Yellowknife (Oct 26/01) - Detecting the unseen with close-to-perfect accuracy is a tall order.

To meet it, chemical analysts and technicians at the Taiga Environmental Laboratory rely on tools that would not be out of place on the USS Enterprise.

The inductively coupled plasma mass spectrometer, for example. Used to measure concentrations of metals in water, the $250,000 device is the latest addition to the Taiga lab.

Established in the late 1960s, the Indian Affairs and Northern Development facility is the only lab of its kind north of 60th parallel.

The Taiga lab is used to test drinking water for most communities in the Northwest Territories and Nunavut. It also analyses water and effluent samples for mining and other industries.

Acting lab manager Kathy Racher is careful to note that determining whether a mine or municipality is in compliance with their water licence is not part of the work of the lab.

"Confidentiality is part of being an analytical lab," says Rachar. "You can only give the results to the client."

For the NWT, the next nearest lab is in Edmonton. That can be a big problem for one of the most common tests the lab has to conduct. Water samples to be tested for bacteria content must be tested within 24 hours of being taken.

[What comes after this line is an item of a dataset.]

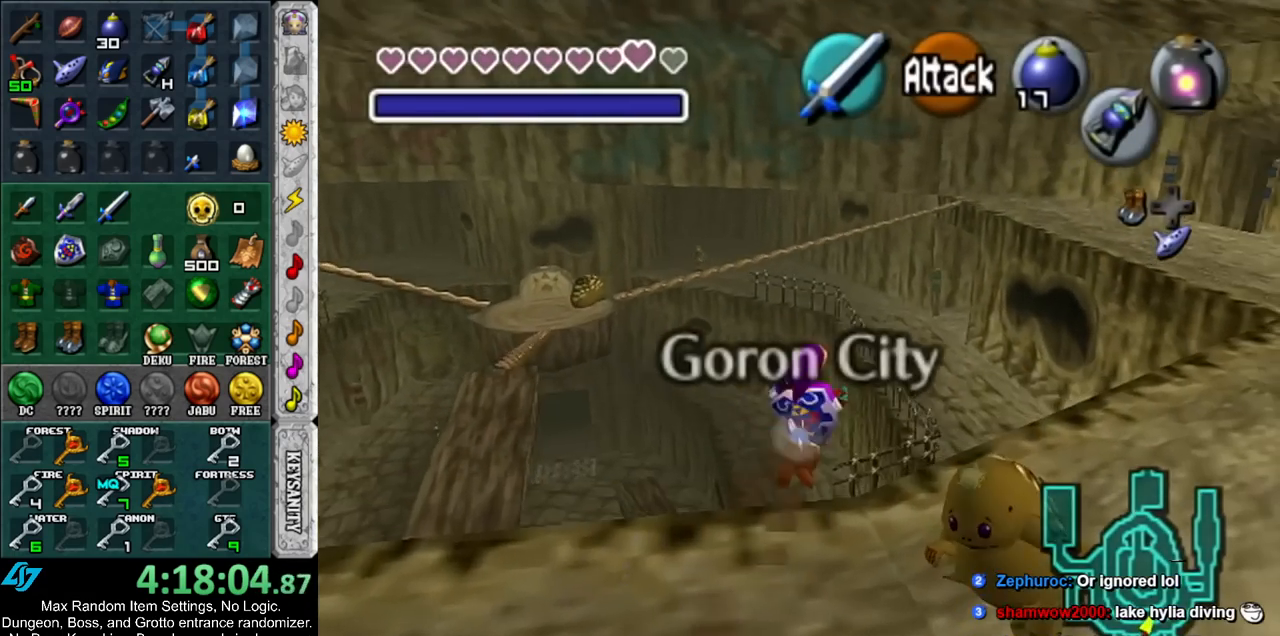
{"buttons": [], "left_stick": "up-left", "right_stick": "center", "events": [[317, "left_stick", "up-left"]]}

With the vagaries of Northern weather, getting such a sample from places as far away as Resolute Bay to Yellowknife is difficult enough.

Technicians are capable of detecting substances down to the atomic level, depending on what they're looking for.

The technology for some tests is a little less complex.

To determine the amount of suspended solids in a sample, for example, precisely 100 millilitres of water is passed through silt-catching filter.

Each filter is weighed before it is used, because it is weight that is used to determine the total suspended solids in the sample.

Once the used filter is dried, it is weighed down to a 10,000th of a gram. The weight of the filter is subtracted to determine how much silt and other solids were in the water.

It has only been over the last few years that the lab began selling its services to other levels of government and private industry.

During the 2000/01 financial year, 20 per cent of testing was done for private industry. The territorial government and municipal governments accounted for another 24 per cent.

The revenue that business has generated has allowed the lab to expand its testing capabilities to include such devices as the inductively coupled plasma mass spectrometer, Rachar says.